Figure 3. olfactory habituation/dishabituation

a | The testing environment, an empty, clean mouse cage containing a thin layer of clean bedding and a hole for inserting a cotton-tipped swab^,,,,. b | Representative data from a line of oxytocin (Oxt, also known as OT)-knockout mice, comparing null mutants, heterozygotes and wild-type littermate controls. The first presentation of a water-saturated cotton swab elicited moderate sniffing that decreased across the second and third presentations of water swabs (habituation). The next presentations of three swabs saturated with almond extract (1:100 dilution) elicited significantly more sniffing (dishabituation), which decreased across the second and third presentations of the almond odour (habituation). The next presentations of three swabs saturated with imitation banana flavouring (1:100 dilution) elicited more sniffing (dishabituation) that decreased across the second and third banana presentations (habituation). The next presentations of three swabs swiped across the bottom of a cage containing soiled bedding from mice which had no previous contact with the subject (cage 1) elicited high levels of sniffing (dishabituation), which decreased across the second and third presentations of swipes from social cage 1 (habituation). The next presentations of three swabs swiped across the bottom of a different cage containing soiled bedding from mice that had no previous contact with the subject (cage 2) elicited high levels of sniffing (dishabituation), which decreased across the second and third presentations of swipes from social cage 2 (habituation). The shapes of the habituation and dishabituation curves confirm that the mice have the sensory abilities to detect and discriminate non-social and social odours. The heights of the peaks indicate interest in non-social and social odours. Time spent sniffing the social odours is generally higher than the number of sniffs of non-social odours. n = 7 male and 10 female Oxt^+/+ mice, 14 male and 15 female Oxt^+/− mice, 6 male and 9 female Oxt^−/− mice. Part b is reproduced, with permission, from Ref. 40 © (2007) Elsevier.
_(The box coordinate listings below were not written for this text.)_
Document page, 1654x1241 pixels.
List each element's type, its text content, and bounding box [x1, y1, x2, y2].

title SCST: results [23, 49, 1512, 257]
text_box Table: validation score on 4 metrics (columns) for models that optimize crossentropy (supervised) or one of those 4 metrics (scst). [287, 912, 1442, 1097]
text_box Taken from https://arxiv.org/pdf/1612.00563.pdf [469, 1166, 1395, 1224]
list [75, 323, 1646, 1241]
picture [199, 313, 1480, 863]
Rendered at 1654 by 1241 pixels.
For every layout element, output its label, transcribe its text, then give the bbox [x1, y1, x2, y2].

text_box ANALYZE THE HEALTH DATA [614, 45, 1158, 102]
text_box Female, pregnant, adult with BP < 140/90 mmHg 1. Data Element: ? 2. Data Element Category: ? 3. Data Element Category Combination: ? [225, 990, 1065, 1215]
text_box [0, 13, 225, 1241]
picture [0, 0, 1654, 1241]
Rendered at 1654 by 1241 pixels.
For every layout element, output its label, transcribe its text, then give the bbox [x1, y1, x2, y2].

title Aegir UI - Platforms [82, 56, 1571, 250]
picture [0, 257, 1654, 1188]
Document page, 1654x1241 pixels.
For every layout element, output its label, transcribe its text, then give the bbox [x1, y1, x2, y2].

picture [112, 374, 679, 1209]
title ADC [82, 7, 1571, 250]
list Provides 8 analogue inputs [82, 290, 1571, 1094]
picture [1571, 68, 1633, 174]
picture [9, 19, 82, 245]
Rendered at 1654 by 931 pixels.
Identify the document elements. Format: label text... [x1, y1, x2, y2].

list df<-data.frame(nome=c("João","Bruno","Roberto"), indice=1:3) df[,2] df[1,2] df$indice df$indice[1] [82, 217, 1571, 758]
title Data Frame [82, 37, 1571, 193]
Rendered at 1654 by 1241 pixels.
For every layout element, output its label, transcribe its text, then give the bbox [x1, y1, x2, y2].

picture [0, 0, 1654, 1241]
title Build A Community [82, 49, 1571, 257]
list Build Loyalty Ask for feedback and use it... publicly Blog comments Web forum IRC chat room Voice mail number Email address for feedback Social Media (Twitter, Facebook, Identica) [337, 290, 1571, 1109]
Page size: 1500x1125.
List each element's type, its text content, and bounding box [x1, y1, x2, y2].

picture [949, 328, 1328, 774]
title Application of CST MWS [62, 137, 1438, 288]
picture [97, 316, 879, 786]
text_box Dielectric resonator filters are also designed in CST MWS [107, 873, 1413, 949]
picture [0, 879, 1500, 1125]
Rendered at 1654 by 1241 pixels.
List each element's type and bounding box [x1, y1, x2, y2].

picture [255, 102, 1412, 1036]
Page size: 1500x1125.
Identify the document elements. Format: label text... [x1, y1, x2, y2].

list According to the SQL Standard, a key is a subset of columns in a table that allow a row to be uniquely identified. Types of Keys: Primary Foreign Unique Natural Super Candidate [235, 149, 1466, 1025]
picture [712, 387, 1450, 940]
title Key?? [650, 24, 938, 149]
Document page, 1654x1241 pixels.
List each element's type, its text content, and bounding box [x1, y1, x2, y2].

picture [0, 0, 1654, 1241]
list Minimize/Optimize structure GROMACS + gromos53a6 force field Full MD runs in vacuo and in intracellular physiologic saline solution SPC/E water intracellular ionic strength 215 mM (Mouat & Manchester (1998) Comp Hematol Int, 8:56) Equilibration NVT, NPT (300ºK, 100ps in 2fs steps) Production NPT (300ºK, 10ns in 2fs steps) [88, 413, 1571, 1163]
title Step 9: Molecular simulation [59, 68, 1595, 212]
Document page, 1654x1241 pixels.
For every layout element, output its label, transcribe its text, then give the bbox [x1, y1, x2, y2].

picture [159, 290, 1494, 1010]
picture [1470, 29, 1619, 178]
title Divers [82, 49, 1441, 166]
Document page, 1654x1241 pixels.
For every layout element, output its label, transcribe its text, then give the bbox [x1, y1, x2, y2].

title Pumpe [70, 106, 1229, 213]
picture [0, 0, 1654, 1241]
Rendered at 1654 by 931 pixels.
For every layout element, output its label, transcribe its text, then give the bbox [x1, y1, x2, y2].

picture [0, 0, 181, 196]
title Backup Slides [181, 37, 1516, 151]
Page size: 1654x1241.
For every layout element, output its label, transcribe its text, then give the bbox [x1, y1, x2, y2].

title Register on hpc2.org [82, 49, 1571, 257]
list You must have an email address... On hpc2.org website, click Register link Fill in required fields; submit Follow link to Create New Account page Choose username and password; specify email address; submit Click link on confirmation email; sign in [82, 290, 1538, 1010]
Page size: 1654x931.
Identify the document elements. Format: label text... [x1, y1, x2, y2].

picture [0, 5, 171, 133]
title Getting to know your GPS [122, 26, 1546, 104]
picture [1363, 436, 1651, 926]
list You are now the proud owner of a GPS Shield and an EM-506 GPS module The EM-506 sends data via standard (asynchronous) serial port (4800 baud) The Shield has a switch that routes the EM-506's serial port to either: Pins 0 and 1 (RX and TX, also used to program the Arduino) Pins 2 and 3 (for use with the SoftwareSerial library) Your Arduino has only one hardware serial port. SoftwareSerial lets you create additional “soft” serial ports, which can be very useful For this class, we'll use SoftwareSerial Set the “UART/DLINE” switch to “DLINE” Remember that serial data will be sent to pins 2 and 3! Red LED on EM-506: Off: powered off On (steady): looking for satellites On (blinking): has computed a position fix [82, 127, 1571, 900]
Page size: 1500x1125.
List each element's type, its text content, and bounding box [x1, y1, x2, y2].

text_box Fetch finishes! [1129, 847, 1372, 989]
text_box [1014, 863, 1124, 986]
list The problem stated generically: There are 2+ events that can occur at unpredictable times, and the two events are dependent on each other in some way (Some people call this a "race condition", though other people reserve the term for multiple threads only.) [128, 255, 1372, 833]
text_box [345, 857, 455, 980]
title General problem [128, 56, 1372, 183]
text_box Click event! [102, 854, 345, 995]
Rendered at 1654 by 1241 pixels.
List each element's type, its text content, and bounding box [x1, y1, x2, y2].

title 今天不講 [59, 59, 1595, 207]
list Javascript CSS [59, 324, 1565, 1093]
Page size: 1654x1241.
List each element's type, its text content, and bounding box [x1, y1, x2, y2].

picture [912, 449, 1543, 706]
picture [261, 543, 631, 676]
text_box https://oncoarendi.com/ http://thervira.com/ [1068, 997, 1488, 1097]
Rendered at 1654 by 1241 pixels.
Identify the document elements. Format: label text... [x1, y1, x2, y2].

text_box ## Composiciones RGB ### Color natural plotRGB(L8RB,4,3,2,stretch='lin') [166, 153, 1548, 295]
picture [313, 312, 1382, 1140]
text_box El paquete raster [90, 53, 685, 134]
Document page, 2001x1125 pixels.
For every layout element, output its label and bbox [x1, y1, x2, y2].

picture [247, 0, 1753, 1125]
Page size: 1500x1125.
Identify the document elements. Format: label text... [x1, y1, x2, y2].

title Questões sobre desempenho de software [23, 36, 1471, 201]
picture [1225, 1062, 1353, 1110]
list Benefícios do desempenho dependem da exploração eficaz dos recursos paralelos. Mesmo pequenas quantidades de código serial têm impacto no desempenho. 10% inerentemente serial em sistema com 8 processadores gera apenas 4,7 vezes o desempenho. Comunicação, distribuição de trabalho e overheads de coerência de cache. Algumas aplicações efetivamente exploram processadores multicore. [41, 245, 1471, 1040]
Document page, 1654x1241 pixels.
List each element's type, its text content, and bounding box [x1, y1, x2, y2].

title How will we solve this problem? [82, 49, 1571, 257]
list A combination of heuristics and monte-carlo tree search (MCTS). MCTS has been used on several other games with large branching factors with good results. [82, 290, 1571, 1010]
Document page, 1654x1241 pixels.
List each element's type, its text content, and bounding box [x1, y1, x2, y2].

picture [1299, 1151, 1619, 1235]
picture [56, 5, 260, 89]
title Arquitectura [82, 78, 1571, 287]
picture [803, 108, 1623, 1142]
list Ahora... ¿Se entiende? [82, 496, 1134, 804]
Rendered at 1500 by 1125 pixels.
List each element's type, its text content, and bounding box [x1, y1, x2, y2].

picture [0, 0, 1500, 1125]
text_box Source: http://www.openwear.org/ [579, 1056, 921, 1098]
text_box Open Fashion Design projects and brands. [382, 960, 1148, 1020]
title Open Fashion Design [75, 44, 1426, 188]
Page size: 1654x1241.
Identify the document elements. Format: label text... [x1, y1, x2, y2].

Figure 4. Repetitive self-grooming

a | The testing arena, a clean, empty mouse cage. Each mouse was given a 10-minute habituation period in the empty cage, then scored for 10 minutes for cumulative time spent grooming all body regions^,,. b | Representative data in juvenile and adult male C57BL/6J (B6) mice and BTBR T+tf/J (BTBR) mice. High levels of repetitive self-directed grooming were evident in 18-, 28-, 38- and 60-day-old male BTBR mice compared with age-matched male B6 mice. n = 10 B6 mice and 10 BTBR mice. *p < 0.05. **p < 0.01. Part b is reproduced, with permission, from Ref. 81 © (2008) Blackwell Publishing.